What was the Soviet Union?
Between 1922 and 1991, 22.4 million km² of the world fell under the control of the USSR. Standing for the Union of Soviet Socialist Republics, it was the largest country on earth. Consisting of a union of various national Soviet republics, its government and economy were highly centralized. It was a one-party state governed by the Communist Party, with Moscow as its capital in its largest republic of Russia. It spanned 11 time zones and 5 climate zones. Stretching 10,000 kilometers (6,200 mi) east to west and over 7,200 kilometers (4,500 mi) north to south, it’s territory included much of Eastern Europe as well as part of Northern Europe and all of Northern and Central Asia.
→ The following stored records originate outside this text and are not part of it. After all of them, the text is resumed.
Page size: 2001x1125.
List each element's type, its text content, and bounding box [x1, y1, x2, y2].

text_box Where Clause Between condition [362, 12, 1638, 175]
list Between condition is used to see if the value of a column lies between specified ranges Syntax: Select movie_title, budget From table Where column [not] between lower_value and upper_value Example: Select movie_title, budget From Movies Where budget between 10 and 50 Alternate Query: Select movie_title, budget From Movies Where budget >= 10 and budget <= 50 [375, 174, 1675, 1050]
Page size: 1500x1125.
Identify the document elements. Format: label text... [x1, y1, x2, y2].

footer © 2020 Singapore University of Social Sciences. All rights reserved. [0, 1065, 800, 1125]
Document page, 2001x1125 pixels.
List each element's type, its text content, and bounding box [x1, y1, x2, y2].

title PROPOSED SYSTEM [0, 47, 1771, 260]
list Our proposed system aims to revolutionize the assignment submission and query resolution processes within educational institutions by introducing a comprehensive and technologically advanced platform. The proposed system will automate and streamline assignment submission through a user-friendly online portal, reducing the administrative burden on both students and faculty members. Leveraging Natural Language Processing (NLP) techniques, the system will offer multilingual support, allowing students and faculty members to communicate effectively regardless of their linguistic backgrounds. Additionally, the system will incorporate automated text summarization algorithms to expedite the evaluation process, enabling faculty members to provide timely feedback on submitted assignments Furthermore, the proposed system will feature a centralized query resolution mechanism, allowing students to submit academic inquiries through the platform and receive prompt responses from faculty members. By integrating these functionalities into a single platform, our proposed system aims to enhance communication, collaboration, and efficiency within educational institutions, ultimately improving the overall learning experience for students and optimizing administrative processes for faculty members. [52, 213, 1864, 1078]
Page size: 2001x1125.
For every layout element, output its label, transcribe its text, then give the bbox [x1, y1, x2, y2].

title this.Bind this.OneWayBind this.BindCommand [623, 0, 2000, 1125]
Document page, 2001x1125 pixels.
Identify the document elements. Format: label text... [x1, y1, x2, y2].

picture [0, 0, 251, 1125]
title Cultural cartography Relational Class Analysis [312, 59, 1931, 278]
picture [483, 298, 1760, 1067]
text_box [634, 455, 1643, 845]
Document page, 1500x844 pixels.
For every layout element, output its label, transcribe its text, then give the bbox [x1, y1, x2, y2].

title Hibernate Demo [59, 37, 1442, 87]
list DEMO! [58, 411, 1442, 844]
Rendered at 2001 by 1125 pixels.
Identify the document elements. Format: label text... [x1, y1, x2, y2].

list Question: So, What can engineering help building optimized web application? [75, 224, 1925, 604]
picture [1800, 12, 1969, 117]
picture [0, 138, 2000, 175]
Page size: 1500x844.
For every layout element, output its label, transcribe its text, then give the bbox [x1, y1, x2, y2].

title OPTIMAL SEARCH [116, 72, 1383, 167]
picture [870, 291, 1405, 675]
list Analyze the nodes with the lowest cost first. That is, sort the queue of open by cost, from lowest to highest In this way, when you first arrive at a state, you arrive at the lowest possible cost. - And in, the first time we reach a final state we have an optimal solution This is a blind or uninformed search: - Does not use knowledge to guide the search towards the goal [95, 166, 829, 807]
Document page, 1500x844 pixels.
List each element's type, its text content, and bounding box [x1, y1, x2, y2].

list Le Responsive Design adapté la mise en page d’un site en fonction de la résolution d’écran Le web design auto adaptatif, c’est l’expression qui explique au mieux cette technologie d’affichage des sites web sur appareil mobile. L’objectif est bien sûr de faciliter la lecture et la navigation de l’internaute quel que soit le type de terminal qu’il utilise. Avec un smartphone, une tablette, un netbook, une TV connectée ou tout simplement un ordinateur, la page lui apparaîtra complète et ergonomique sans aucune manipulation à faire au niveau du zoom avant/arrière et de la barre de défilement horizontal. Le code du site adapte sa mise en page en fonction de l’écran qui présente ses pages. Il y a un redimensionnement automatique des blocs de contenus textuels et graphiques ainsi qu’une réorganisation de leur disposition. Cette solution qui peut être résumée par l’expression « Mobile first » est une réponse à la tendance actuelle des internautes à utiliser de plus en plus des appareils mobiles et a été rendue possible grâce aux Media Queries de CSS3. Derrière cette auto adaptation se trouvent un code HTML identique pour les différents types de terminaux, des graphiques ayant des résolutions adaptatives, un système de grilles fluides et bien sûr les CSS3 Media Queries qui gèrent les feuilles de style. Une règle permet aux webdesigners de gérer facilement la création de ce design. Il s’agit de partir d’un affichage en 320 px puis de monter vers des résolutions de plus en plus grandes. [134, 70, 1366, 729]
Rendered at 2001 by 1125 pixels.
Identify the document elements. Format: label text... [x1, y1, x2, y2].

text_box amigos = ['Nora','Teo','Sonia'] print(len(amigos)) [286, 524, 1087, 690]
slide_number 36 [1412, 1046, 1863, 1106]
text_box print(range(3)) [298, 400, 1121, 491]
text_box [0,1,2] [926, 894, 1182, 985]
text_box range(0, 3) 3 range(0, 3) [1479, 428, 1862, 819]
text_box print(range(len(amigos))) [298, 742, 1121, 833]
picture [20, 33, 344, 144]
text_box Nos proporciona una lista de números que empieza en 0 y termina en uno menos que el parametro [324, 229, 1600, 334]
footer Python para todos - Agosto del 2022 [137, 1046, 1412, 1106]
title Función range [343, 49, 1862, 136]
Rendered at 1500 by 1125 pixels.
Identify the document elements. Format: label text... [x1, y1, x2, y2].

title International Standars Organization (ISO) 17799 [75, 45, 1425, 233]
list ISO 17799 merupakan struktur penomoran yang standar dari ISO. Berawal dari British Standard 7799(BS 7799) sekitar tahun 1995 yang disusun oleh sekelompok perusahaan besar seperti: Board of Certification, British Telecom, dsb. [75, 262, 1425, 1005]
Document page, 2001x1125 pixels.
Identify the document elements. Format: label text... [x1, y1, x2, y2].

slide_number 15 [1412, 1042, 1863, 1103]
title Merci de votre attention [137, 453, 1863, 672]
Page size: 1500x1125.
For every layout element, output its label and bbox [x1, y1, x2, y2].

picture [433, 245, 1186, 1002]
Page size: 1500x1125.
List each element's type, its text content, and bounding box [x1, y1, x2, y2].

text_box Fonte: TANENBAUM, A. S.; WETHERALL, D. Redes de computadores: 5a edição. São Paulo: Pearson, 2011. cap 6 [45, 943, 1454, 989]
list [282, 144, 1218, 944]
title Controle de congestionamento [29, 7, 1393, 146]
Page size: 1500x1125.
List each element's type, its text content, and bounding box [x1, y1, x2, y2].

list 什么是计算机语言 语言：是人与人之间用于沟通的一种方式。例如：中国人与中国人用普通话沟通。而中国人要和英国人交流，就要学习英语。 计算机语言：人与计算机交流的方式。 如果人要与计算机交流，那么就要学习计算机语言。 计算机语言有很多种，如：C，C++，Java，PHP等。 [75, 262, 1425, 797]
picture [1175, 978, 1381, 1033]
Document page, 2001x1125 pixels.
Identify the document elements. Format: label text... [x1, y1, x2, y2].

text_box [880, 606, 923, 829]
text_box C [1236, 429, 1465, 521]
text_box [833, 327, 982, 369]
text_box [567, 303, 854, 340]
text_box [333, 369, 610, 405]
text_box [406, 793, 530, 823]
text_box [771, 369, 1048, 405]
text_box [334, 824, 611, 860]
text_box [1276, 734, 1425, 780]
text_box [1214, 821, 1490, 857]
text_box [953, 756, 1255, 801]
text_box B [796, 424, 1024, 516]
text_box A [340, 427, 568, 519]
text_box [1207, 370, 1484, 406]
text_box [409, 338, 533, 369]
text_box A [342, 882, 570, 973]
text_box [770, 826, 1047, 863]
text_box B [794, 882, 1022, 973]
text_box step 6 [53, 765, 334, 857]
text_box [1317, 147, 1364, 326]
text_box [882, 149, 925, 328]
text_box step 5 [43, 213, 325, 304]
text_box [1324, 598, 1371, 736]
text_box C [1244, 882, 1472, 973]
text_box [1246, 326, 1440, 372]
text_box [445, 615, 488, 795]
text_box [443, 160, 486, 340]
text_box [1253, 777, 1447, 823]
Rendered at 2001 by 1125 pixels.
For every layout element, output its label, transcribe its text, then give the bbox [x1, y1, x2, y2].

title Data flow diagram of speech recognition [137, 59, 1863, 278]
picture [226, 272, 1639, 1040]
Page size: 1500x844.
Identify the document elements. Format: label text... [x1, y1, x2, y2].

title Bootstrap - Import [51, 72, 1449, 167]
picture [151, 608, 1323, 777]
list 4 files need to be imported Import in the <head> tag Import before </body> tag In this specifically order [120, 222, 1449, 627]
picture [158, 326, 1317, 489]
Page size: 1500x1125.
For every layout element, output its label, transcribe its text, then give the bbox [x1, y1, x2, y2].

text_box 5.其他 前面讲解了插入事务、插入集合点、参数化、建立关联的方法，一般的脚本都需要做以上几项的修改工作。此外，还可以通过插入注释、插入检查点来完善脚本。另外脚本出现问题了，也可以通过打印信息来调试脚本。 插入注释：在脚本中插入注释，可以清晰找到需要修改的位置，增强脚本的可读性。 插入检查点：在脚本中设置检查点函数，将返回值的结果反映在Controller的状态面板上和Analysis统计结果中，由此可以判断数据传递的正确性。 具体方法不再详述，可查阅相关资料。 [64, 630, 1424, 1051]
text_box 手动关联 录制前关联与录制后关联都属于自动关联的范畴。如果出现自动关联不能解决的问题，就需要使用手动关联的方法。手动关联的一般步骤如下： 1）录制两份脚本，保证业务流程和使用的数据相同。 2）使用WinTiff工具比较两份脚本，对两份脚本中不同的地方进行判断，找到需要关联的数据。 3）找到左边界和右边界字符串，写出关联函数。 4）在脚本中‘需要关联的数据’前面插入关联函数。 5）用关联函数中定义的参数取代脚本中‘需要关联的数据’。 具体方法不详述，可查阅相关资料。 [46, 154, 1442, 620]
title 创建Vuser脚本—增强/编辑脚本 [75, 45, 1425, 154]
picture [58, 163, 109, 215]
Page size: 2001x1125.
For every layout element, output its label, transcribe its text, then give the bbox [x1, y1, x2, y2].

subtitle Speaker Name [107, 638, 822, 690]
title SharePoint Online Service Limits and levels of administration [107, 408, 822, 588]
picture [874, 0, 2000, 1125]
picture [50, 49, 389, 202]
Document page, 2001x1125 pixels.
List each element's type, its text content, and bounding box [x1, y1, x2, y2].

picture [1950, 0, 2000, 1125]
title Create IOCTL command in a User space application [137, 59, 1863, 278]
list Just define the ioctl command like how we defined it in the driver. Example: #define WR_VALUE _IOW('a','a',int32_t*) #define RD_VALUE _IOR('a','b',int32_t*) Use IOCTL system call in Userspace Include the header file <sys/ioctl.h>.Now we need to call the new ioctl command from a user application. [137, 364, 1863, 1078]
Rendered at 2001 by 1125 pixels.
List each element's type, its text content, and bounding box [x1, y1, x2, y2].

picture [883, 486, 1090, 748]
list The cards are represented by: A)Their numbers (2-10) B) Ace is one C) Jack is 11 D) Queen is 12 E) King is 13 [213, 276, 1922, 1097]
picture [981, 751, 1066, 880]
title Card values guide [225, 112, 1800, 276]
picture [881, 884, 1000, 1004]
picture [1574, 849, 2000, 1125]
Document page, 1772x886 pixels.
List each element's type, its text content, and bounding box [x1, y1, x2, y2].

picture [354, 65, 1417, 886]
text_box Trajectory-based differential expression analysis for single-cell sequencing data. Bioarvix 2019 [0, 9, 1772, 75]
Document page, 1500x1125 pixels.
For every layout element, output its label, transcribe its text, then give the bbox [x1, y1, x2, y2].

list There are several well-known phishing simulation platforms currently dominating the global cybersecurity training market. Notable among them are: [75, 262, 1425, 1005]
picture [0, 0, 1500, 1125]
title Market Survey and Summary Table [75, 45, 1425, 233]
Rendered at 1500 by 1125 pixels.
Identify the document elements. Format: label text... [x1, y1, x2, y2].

The Union was home to a myriad of various ethnicities, cultures, and traditions. One of the best examples of this multiculturalist society can be found at VDNKh park in Moscow, a Stalinist era Pavillion showcasing all of the republics that made up the USSR and the people that lived within them.
What Does Soviet Mean?
In Russian, the word Soviet translates to the word signifying council, assembly, advice, or harmony. The word “sovietnik” means the councilor. Throughout the history of Russia, various organizations have been called Soviet. Such as the State Council in Tsarist Russia which functioned until the Russian Revolution in 1917.
Following the Russian Revolution, various treaties were implemented such as the Treaty on the Creation of the USSR, the Declaration of the Creation of the USSR, and the 1924 Constitution of the Soviet Union and 1936 Constitution of the Soviet Union. Thus the Soviets were the basis of government in the USSR. Factory and village Soviets would send delegates to town Soviets, and in turn, the town Soviet would send delegates to the regional Soviet, town and regional Soviets elected delegates to the provincial Soviet, provincial Soviets sent delegates to the Soviet of the constituent republic, and the Soviets of the Union Republics sent delegates to the Supreme Soviet of the U.S.S.R. As of 1936, the election of delegates up the pyramid became direct.
Local constituents within the factory and village soviet would compile a list of what they want the government to do, and the role of the elected delegates was to carry out the given tasks. Unsatisfactory delegates are liable to recall by the majority decision of the electorate: in the 1930s, fifteen delegates were so recalled within four years in Moscow alone. There were very few full-time administrative workers or state functionaries; instead, many citizens would take part in the day-to-day running of the government. In the 1940s, it was estimated that at any given time there were over a million people participating in the running of the Soviets.
The Union Republics, Provinces, and Town Soviets had jurisdiction to run their own industry, take censuses, employ more doctors, teachers, and nurses, build schools, libraries and hospitals so long as it did not directly conflict with the national policy. More than half of the Union Republic’s income went towards local grants, and local Soviets were largely allowed to determine how their budget was spent.